Use RabbitMQClient when you want RabbitMQ-backed routing and queueing.

from mindtrace.jobs import Orchestrator, RabbitMQClient


backend = RabbitMQClient(
    host="localhost",
    port=5672,
    username="user",
    password="password",
)
orchestrator = Orchestrator(backend)

RabbitMQ is a better fit when you want broker-oriented messaging behavior, exchanges, and mature queue features such as max-priority support.

Switching Backends

One of the main design goals of the jobs package is that your job schema and consumer logic should not need major changes when switching backends.

# Development
backend = LocalClient()

# Shared test environment
backend = RedisClient(host="localhost", port=6379, db=0)

# Production / broker-oriented setup
backend = RabbitMQClient(host="localhost", port=5672, username="user", password="password")

orchestrator = Orchestrator(backend)
consumer = ReportConsumer()
consumer.connect_to_orchestrator(orchestrator, "build_report")

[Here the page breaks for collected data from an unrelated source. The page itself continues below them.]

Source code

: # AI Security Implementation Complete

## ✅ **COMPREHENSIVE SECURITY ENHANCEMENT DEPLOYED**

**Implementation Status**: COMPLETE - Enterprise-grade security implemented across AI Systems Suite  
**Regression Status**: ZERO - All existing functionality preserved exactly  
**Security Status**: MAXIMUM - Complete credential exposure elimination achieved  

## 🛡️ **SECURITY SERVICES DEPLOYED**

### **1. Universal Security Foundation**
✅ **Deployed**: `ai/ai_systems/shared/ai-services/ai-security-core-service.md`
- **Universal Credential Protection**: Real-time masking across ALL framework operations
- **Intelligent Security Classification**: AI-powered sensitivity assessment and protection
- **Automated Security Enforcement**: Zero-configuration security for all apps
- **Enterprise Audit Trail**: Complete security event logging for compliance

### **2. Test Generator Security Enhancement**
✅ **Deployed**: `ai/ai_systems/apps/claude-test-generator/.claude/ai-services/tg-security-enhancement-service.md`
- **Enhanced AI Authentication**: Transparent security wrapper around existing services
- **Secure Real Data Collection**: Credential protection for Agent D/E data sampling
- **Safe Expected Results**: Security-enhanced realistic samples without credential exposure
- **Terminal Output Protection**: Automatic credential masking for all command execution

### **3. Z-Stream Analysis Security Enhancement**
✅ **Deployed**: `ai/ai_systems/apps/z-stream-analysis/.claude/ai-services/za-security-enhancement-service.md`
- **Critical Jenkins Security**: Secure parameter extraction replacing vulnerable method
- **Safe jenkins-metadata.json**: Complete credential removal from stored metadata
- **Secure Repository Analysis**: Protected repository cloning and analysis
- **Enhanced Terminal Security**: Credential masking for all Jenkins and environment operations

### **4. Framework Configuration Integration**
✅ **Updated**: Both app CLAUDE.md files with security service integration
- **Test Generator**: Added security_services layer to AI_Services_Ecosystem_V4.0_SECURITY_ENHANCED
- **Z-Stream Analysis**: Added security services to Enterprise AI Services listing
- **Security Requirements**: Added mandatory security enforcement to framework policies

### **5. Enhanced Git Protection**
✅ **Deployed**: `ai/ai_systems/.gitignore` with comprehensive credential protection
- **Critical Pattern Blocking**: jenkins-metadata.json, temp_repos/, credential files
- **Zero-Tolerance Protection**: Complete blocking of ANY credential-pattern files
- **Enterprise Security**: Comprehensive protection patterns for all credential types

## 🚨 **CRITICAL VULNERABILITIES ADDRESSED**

The core publishing and consuming flow stays largely the same.

Queue Types and Priority

The local and Redis backends expose queue-type selection when declaring a queue.

FIFO queue

orchestrator.register(schema, queue_type="fifo")

Stack / LIFO queue

backend.declare_queue("stack_tasks", queue_type="stack")

Priority queue

backend.declare_queue("priority_tasks", queue_type="priority")
orchestrator.publish("priority_tasks", priority_job, priority=100)
orchestrator.publish("priority_tasks", background_job, priority=10)

RabbitMQ priority queues

RabbitMQ does not use the same queue_type argument. Instead, you declare a queue with max_priority.

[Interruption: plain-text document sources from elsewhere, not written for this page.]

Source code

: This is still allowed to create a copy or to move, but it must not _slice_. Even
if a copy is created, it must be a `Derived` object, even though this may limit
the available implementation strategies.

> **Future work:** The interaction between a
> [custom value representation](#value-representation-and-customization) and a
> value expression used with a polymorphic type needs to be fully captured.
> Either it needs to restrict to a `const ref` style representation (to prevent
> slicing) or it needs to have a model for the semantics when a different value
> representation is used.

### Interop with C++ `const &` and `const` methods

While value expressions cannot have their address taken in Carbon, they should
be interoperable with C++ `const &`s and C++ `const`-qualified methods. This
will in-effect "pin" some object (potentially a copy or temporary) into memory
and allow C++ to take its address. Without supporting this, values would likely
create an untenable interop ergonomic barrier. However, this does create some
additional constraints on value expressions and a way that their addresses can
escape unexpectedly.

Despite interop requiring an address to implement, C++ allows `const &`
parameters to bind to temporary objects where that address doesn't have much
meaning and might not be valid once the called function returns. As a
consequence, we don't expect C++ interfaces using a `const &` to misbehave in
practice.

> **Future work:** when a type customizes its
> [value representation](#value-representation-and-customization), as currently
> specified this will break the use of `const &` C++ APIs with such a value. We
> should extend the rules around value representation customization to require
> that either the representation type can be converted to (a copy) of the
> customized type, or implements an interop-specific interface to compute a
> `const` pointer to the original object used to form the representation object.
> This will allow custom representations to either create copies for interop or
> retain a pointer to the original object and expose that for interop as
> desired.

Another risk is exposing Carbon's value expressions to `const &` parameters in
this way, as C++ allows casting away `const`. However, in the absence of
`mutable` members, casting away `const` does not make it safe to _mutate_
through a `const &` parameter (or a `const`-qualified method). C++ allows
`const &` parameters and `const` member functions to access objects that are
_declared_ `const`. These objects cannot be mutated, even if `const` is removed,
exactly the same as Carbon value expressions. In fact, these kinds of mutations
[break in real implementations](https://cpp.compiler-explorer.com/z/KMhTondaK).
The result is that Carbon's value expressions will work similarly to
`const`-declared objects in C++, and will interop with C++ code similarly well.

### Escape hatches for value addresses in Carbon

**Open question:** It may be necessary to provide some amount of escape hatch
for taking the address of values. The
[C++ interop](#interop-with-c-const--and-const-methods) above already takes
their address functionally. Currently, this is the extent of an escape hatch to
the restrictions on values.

backend = RabbitMQClient(host="localhost", port=5672, username="user", password="password")
backend.declare_queue("rabbitmq_priority", max_priority=255)

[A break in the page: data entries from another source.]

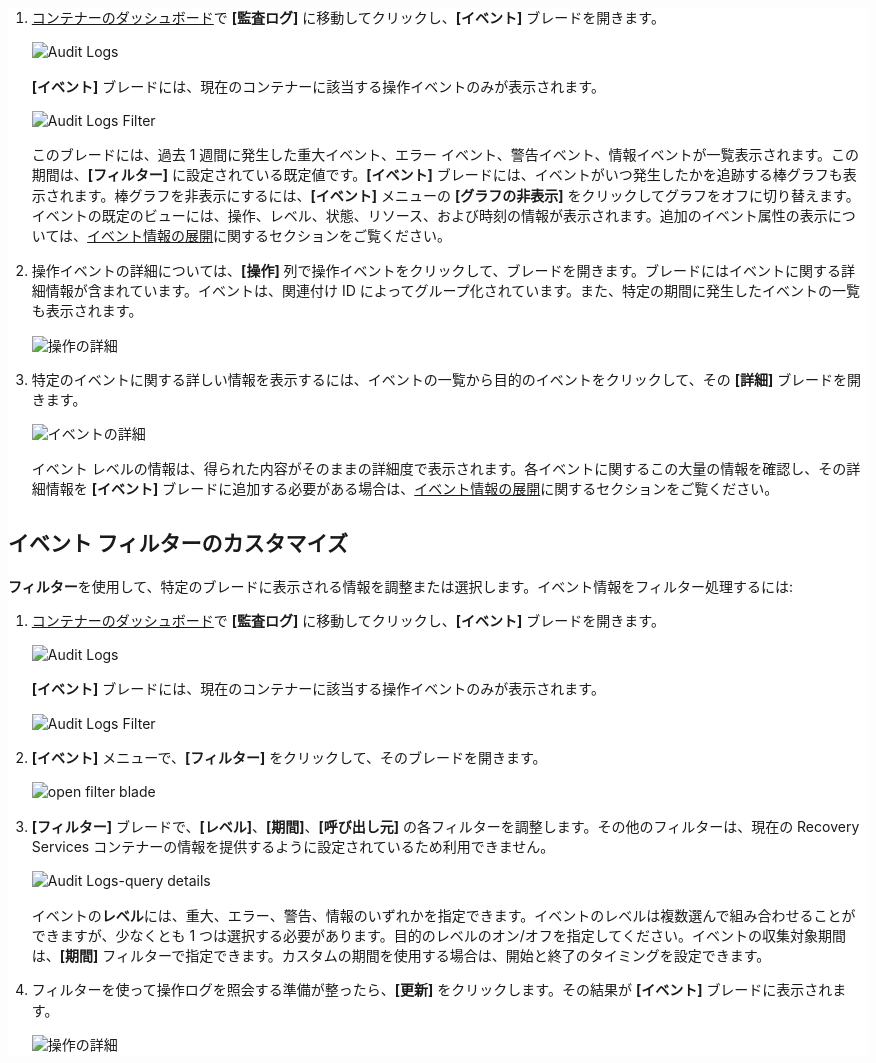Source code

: 1. [コンテナーのダッシュボード](./backup-azure-manage-vms.md#open-a-recovery-services-vault-in-the-dashboard)で **[監査ログ]** に移動してクリックし、**[イベント]** ブレードを開きます。

    ![Audit Logs](./media/backup-azure-monitor-vms/audit-logs-1606-1.png)

    **[イベント]** ブレードには、現在のコンテナーに該当する操作イベントのみが表示されます。

    ![Audit Logs Filter](./media/backup-azure-monitor-vms/audit-logs-filter.png)

    このブレードには、過去 1 週間に発生した重大イベント、エラー イベント、警告イベント、情報イベントが一覧表示されます。この期間は、**[フィルター]** に設定されている既定値です。**[イベント]** ブレードには、イベントがいつ発生したかを追跡する棒グラフも表示されます。棒グラフを非表示にするには、**[イベント]** メニューの **[グラフの非表示]** をクリックしてグラフをオフに切り替えます。イベントの既定のビューには、操作、レベル、状態、リソース、および時刻の情報が表示されます。追加のイベント属性の表示については、[イベント情報の展開](backup-azure-monitor-vms.md#view-additional-event-attributes)に関するセクションをご覧ください。

2. 操作イベントの詳細については、**[操作]** 列で操作イベントをクリックして、ブレードを開きます。ブレードにはイベントに関する詳細情報が含まれています。イベントは、関連付け ID によってグループ化されています。また、特定の期間に発生したイベントの一覧も表示されます。

    ![操作の詳細](./media/backup-azure-monitor-vms/audit-logs-details-window.png)

3. 特定のイベントに関する詳しい情報を表示するには、イベントの一覧から目的のイベントをクリックして、その **[詳細]** ブレードを開きます。

    ![イベントの詳細](./media/backup-azure-monitor-vms/audit-logs-details-window-deep.png)

    イベント レベルの情報は、得られた内容がそのままの詳細度で表示されます。各イベントに関するこの大量の情報を確認し、その詳細情報を **[イベント]** ブレードに追加する必要がある場合は、[イベント情報の展開](backup-azure-monitor-vms.md#view-additional-event-attributes)に関するセクションをご覧ください。


## イベント フィルターのカスタマイズ
**フィルター**を使用して、特定のブレードに表示される情報を調整または選択します。イベント情報をフィルター処理するには:

1. [コンテナーのダッシュボード](./backup-azure-manage-vms.md#open-a-recovery-services-vault-in-the-dashboard)で **[監査ログ]** に移動してクリックし、**[イベント]** ブレードを開きます。

    ![Audit Logs](./media/backup-azure-monitor-vms/audit-logs-1606-1.png)

    **[イベント]** ブレードには、現在のコンテナーに該当する操作イベントのみが表示されます。

    ![Audit Logs Filter](./media/backup-azure-monitor-vms/audit-logs-filter.png)

2. **[イベント]** メニューで、**[フィルター]** をクリックして、そのブレードを開きます。

    ![open filter blade](./media/backup-azure-monitor-vms/audit-logs-filter-button.png)

3. **[フィルター]** ブレードで、**[レベル]**、**[期間]**、**[呼び出し元]** の各フィルターを調整します。その他のフィルターは、現在の Recovery Services コンテナーの情報を提供するように設定されているため利用できません。

    ![Audit Logs-query details](./media/backup-azure-monitor-vms/filter-blade.png)

    イベントの**レベル**には、重大、エラー、警告、情報のいずれかを指定できます。イベントのレベルは複数選んで組み合わせることができますが、少なくとも 1 つは選択する必要があります。目的のレベルのオン/オフを指定してください。イベントの収集対象期間は、**[期間]** フィルターで指定できます。カスタムの期間を使用する場合は、開始と終了のタイミングを設定できます。

4. フィルターを使って操作ログを照会する準備が整ったら、**[更新]** をクリックします。その結果が **[イベント]** ブレードに表示されます。

    ![操作の詳細](./media/backup-azure-monitor-vms/edited-list-of-events.png)
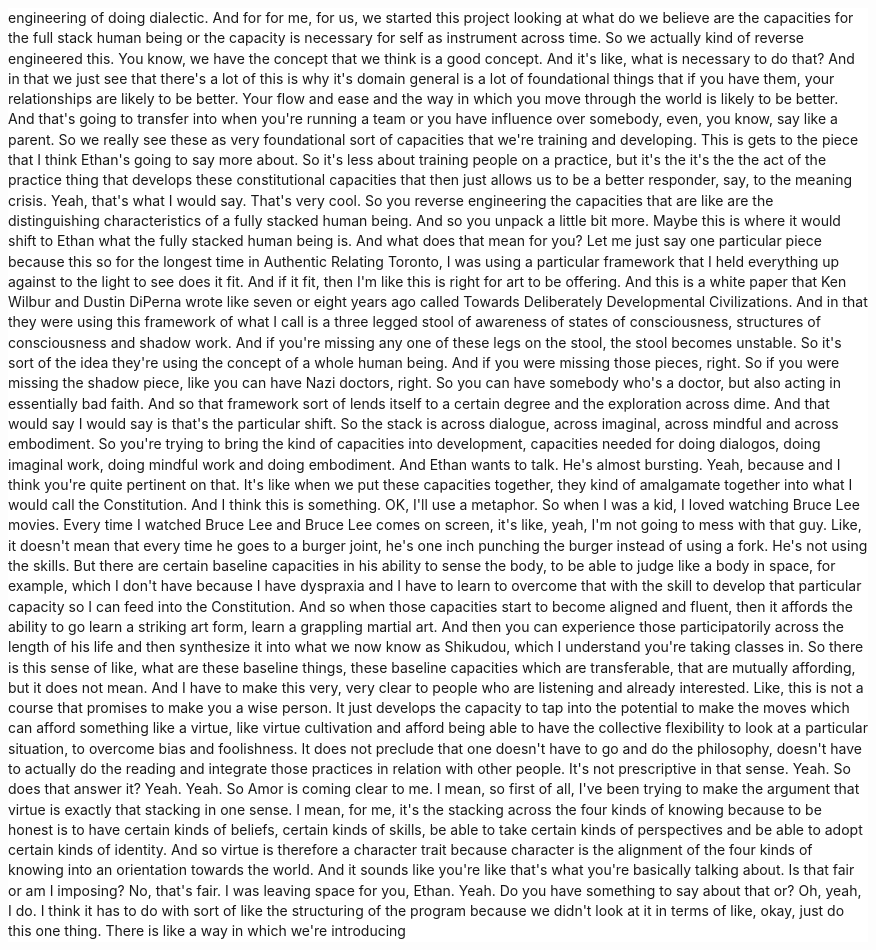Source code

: engineering of doing dialectic. And for for me, for us, we started this project looking at what do we believe are the capacities for the full stack human being or the capacity is necessary for self as instrument across time. So we actually kind of reverse engineered this. You know, we have the concept that we think is a good concept. And it's like, what is necessary to do that? And in that we just see that there's a lot of this is why it's domain general is a lot of foundational things that if you have them, your relationships are likely to be better. Your flow and ease and the way in which you move through the world is likely to be better. And that's going to transfer into when you're running a team or you have influence over somebody, even, you know, say like a parent. So we really see these as very foundational sort of capacities that we're training and developing. This is gets to the piece that I think Ethan's going to say more about. So it's less about training people on a practice, but it's the it's the the act of the practice thing that develops these constitutional capacities that then just allows us to be a better responder, say, to the meaning crisis. Yeah, that's what I would say. That's very cool. So you reverse engineering the capacities that are like are the distinguishing characteristics of a fully stacked human being. And so you unpack a little bit more. Maybe this is where it would shift to Ethan what the fully stacked human being is. And what does that mean for you? Let me just say one particular piece because this so for the longest time in Authentic Relating Toronto, I was using a particular framework that I held everything up against to the light to see does it fit. And if it fit, then I'm like this is right for art to be offering. And this is a white paper that Ken Wilbur and Dustin DiPerna wrote like seven or eight years ago called Towards Deliberately Developmental Civilizations. And in that they were using this framework of what I call is a three legged stool of awareness of states of consciousness, structures of consciousness and shadow work. And if you're missing any one of these legs on the stool, the stool becomes unstable. So it's sort of the idea they're using the concept of a whole human being. And if you were missing those pieces, right. So if you were missing the shadow piece, like you can have Nazi doctors, right. So you can have somebody who's a doctor, but also acting in essentially bad faith. And so that framework sort of lends itself to a certain degree and the exploration across dime. And that would say I would say is that's the particular shift. So the stack is across dialogue, across imaginal, across mindful and across embodiment. So you're trying to bring the kind of capacities into development, capacities needed for doing dialogos, doing imaginal work, doing mindful work and doing embodiment. And Ethan wants to talk. He's almost bursting. Yeah, because and I think you're quite pertinent on that. It's like when we put these capacities together, they kind of amalgamate together into what I would call the Constitution. And I think this is something. OK, I'll use a metaphor. So when I was a kid, I loved watching Bruce Lee movies. Every time I watched Bruce Lee and Bruce Lee comes on screen, it's like, yeah, I'm not going to mess with that guy. Like, it doesn't mean that every time he goes to a burger joint, he's one inch punching the burger instead of using a fork. He's not using the skills. But there are certain baseline capacities in his ability to sense the body, to be able to judge like a body in space, for example, which I don't have because I have dyspraxia and I have to learn to overcome that with the skill to develop that particular capacity so I can feed into the Constitution. And so when those capacities start to become aligned and fluent, then it affords the ability to go learn a striking art form, learn a grappling martial art. And then you can experience those participatorily across the length of his life and then synthesize it into what we now know as Shikudou, which I understand you're taking classes in. So there is this sense of like, what are these baseline things, these baseline capacities which are transferable, that are mutually affording, but it does not mean. And I have to make this very, very clear to people who are listening and already interested. Like, this is not a course that promises to make you a wise person. It just develops the capacity to tap into the potential to make the moves which can afford something like a virtue, like virtue cultivation and afford being able to have the collective flexibility to look at a particular situation, to overcome bias and foolishness. It does not preclude that one doesn't have to go and do the philosophy, doesn't have to actually do the reading and integrate those practices in relation with other people. It's not prescriptive in that sense. Yeah. So does that answer it? Yeah. Yeah. So Amor is coming clear to me. I mean, so first of all, I've been trying to make the argument that virtue is exactly that stacking in one sense. I mean, for me, it's the stacking across the four kinds of knowing because to be honest is to have certain kinds of beliefs, certain kinds of skills, be able to take certain kinds of perspectives and be able to adopt certain kinds of identity. And so virtue is therefore a character trait because character is the alignment of the four kinds of knowing into an orientation towards the world. And it sounds like you're like that's what you're basically talking about. Is that fair or am I imposing? No, that's fair. I was leaving space for you, Ethan. Yeah. Do you have something to say about that or? Oh, yeah, I do. I think it has to do with sort of like the structuring of the program because we didn't look at it in terms of like, okay, just do this one thing. There is like a way in which we're introducing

Then publish with a priority value:

orchestrator = Orchestrator(backend)
orchestrator.publish("rabbitmq_priority", job, priority=255)

Redis Setup

For Redis-backed jobs, start a Redis server first.

$ redis-server

Or with Docker:

$ docker run -d --name redis -p 6379:6379 redis:latest
$ redis-cli ping

RabbitMQ Setup

For RabbitMQ-backed jobs, start a RabbitMQ server first.

$ docker run -d --name rabbitmq \
    -p 5672:5672 \
    -p 15672:15672 \
    -e RABBITMQ_DEFAULT_USER=user \
    -e RABBITMQ_DEFAULT_PASS=password \
    rabbitmq:3-management

Examples

Related examples in the repo:

Testing

If you are working in the full Mindtrace repo, run tests for this module specifically:

$ git clone https://github.com/Mindtrace/mindtrace.git && cd mindtrace
$ uv sync --dev --all-extras
$ ds test: jobs
$ ds test: --unit jobs

Practical Notes and Caveats

  • JobSchema is currently an alias of TaskSchema, so older naming in the jobs package may reflect that transition.
  • Consumers operate on job_dict payloads, so your run() implementation should be defensive about the shape it expects.
  • Local, Redis, and RabbitMQ backends expose similar high-level workflows, but their queue semantics and operational requirements differ.
  • Redis and RabbitMQ require external services; the local backend is the simplest place to start.
  • Priority queue support exists across backends, but the declaration model differs for RabbitMQ vs. local/Redis backends.